[GIVEN PASSAGE — start]
That question has long interested scientists at the Laboratory of Neurosciences at the National Institute on Aging, who have been examining how running alters the brains and behavior of lab animals.

Last year, in an important study published in NeuroImage, the researchers found for the first time that young brain cells in adult mice that spent a month with running wheels in their cages did seem to be different from those in animals that did not run. For the experiment, the scientists injected a modified rabies vaccine into the animals, where it entered the nervous system and brain. They then tracked and labeled connections between brain cells and learned that compared to the sedentary animals’ brain cells, the runners’ newborn neurons had more and longer dendrites, the snaky tendrils that help to connect the cells into the neural communications network. They also found that more of these connections led to portions of the brain that are important for spatial memory, which is our internal map of where we have been and how we got there.

This type of memory is often diminished in the early stages of dementia.

But these findings, while intriguing, involved animals that had been running for a month, which is the equivalent of years of physical activity by people. The researchers wondered whether such changes in neurons and connections might actually begin earlier and maybe almost immediately after the animals began to exercise.

So for the new study, which was published last month in Scientific Reports, most of the same researchers gathered a group of adult, male mice. (Males were used to avoid accounting for the effects of the female reproductive cycle.) The animals were injected with a substance that marks newborn neurons. Half were then allowed to run for a week on wheels in their cages, while the others remained inactive. Afterward, some were also injected with the modified rabies vaccine to track new synapses and connections between the neurons.

When the scientists then microscopically examined brain tissue, they found that the runners’ brains, as expected, teemed with far more new neurons than did the brains of the sedentary animals, even though the runners had been exercising for only a week.
[GIVEN PASSAGE — finish]
[RECORD EXTRACTS — start]
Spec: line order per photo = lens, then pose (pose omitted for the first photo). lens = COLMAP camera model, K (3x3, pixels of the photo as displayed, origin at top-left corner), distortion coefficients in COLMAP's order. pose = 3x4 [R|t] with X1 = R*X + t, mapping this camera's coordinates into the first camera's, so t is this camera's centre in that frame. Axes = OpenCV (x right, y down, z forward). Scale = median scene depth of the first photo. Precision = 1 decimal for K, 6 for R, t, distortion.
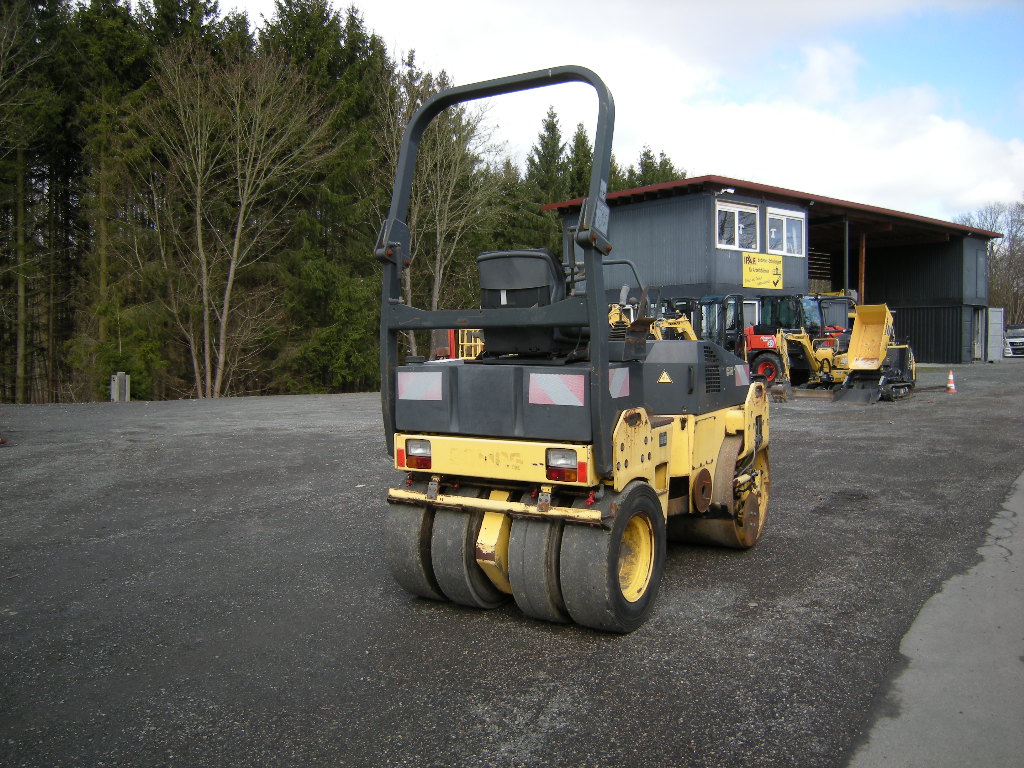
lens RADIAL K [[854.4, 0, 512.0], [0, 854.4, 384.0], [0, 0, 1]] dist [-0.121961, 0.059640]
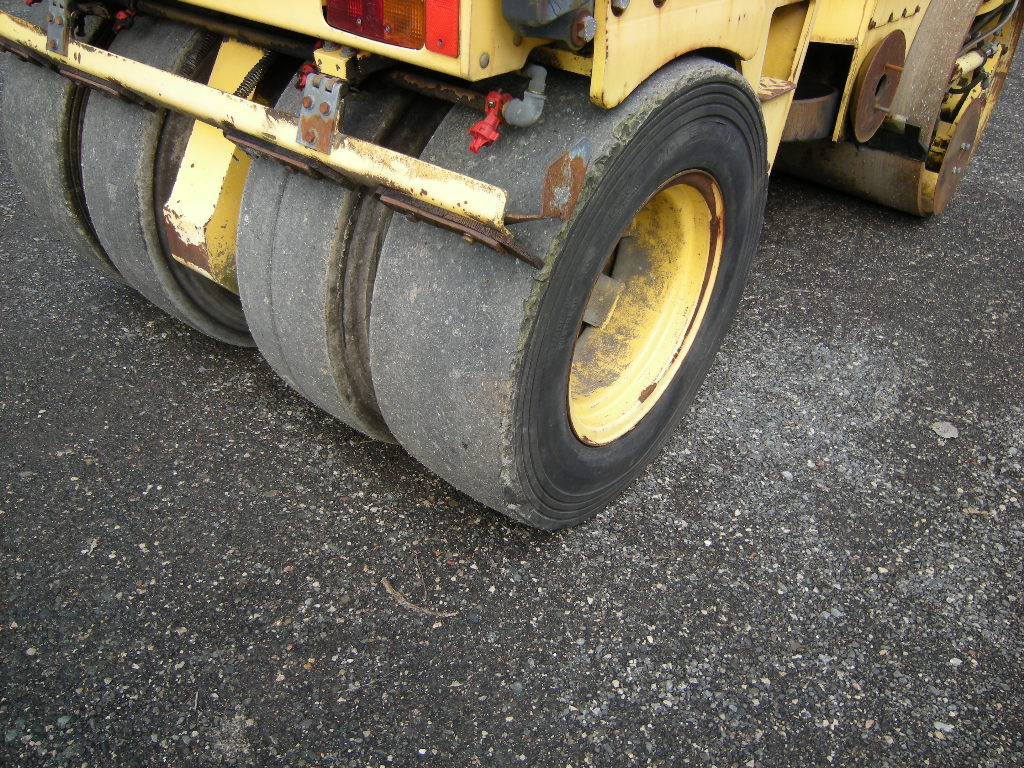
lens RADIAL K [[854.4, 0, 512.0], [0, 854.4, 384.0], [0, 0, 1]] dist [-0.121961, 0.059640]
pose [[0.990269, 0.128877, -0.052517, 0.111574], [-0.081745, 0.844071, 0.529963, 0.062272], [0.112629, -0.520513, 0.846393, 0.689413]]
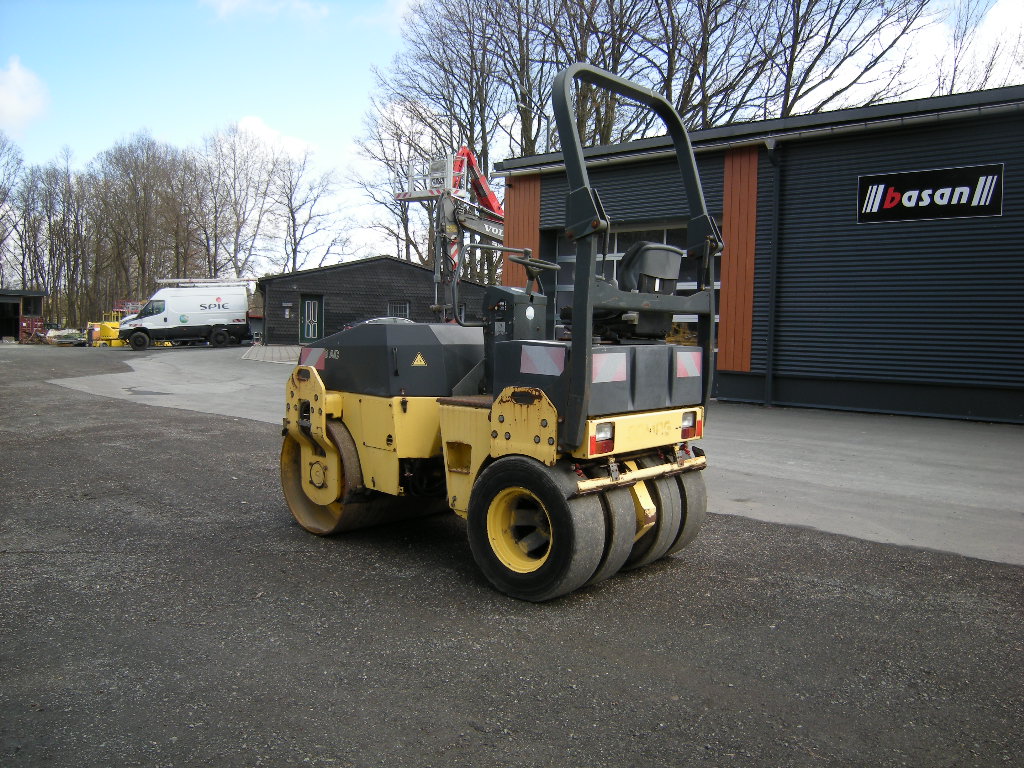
[RECORD EXTRACTS — finish]
[RECORD EXTRACTS — start]
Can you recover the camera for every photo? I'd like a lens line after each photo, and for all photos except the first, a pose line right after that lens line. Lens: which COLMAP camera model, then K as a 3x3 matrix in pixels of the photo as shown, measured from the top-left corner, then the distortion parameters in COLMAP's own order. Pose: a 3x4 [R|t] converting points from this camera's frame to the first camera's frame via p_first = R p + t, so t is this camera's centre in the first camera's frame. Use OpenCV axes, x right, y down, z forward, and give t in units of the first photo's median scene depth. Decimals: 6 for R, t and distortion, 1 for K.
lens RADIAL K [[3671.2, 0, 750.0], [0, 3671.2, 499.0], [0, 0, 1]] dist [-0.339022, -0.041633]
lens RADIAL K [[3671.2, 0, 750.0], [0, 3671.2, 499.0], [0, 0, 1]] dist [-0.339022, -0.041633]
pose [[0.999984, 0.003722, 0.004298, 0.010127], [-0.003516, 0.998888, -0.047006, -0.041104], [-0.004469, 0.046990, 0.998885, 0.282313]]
[RECORD EXTRACTS — finish]
__STUDY QUESTIONS__
(1) Repeat the passage on running and mouse neurons word for word, starting with "When the scientists" and going on through "only a week.".
(2) According to the passage on running and mouse neurons, in which journal was the new study published?
The records are material separate from the passage on running and mouse neurons.

__TASK-BY-TASK SOLUTIONS__
(1)
When the scientists then microscopically examined brain tissue, they found that the runners’ brains, as expected, teemed with far more new neurons than did the brains of the sedentary animals, even though the runners had been exercising for only a week.

(2) Scientific Reports.